- **What this task involves**: Search the records for "Vaadin". Report every line where it occurs.
══════
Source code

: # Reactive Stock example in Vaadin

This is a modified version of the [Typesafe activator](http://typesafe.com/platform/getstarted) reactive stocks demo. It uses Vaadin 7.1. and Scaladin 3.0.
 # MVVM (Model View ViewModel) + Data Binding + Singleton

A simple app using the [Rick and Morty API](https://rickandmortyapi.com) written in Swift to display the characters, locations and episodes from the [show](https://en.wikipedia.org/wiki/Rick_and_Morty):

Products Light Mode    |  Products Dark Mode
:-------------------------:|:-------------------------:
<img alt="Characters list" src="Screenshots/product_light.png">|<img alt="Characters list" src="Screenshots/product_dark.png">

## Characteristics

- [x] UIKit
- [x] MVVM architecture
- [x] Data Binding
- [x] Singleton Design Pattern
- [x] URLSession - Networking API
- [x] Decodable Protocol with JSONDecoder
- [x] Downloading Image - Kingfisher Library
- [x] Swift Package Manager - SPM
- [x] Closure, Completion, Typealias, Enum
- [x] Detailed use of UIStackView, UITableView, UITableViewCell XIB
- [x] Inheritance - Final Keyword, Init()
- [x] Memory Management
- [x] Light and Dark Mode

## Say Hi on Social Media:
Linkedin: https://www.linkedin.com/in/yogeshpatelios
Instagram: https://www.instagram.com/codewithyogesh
══════
- **Task output**:
: # Reactive Stock example in Vaadin
This is a modified version of the [Typesafe activator](http://typesafe.com/platform/getstarted) reactive stocks demo. It uses Vaadin 7.1. and Scaladin 3.0.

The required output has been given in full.